Connection over Perfection
The pandemic has forced us to let go of our worries over presenting an ideal picture of our lives, of constructing seemingly “perfect” personas, of being very “busy” and fabulous about it. Instead, we are inviting coworkers into our messy homes and chaotic, child-rearing lives. We’re not wearing makeup or shoes. We are cutting ourselves and each other some slack (sometimes, literally, on Slack), having a bit more compassion for our productivity levels, for having that extra glass of wine or bag of chips. We are sharing funny memes in between meetings to combat the fear and grief that are so palpable everyday.

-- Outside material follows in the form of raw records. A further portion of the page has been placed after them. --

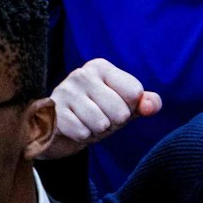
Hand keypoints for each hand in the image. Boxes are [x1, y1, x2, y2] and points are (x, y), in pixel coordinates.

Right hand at [41, 58, 162, 159]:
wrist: (63, 127)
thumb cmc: (100, 112)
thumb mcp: (126, 106)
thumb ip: (147, 103)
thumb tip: (149, 107)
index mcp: (100, 67)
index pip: (134, 92)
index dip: (130, 107)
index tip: (116, 105)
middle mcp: (81, 74)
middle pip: (120, 111)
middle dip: (114, 122)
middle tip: (101, 117)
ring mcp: (64, 91)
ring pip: (101, 123)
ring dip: (98, 130)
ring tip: (87, 122)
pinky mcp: (53, 111)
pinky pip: (82, 132)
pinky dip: (83, 135)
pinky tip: (74, 126)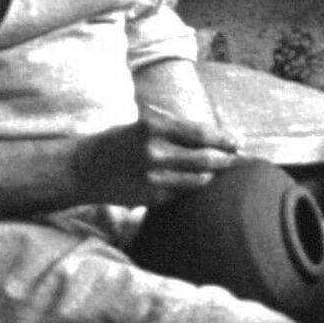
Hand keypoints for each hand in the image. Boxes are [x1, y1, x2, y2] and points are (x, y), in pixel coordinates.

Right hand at [74, 116, 239, 206]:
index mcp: (153, 127)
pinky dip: (192, 186)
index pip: (200, 134)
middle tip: (237, 158)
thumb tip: (213, 136)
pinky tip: (195, 182)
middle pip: (205, 159)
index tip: (237, 140)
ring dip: (212, 175)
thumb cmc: (120, 140)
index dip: (223, 138)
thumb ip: (175, 130)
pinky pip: (183, 193)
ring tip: (219, 170)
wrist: (86, 168)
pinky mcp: (152, 198)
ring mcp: (154, 179)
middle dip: (226, 159)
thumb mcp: (145, 125)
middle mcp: (155, 153)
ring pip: (199, 180)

Forced to confront our collective vulnerability in the face of a monster that has no precedent, we are letting barriers down and being more honest. We are sharing more of our authentic selves—so important for deep human connection—and performing perfection less.
This pandemic is painful beyond belief. If we truly pay attention, even the most privileged among us feel this pain (and need to). Our capacity to tolerate the pain and grief and to meet it with love and compassion is what allows us to tear down the structures that we erected to “protect us” from pain in the first place (pretending everything is okay; striving for success; hyper-achievement, etc.). Unless we fully tear down those structures, we will gradually slide right back into old habits when the pandemic ends. One critical step in making that change may be to observe, explore and overcome our self-limiting beliefs.
Social connection and authentic sharing is a vital component of our fight against this pandemic. It is critical to our survival now, and has pro-social implications beyond the time of physical distancing. We need to employ the tools we have to keep this going now- make technology work for us, bring our humanity and kindness to social platforms, and lead with compassion.
Look around. What do you care about now? What shifts would you like to see happen as a result of this crisis? What does that look like in your life? And look inside. What limiting beliefs need to die in order for you to commit to that shift—for you, for us, and for the world?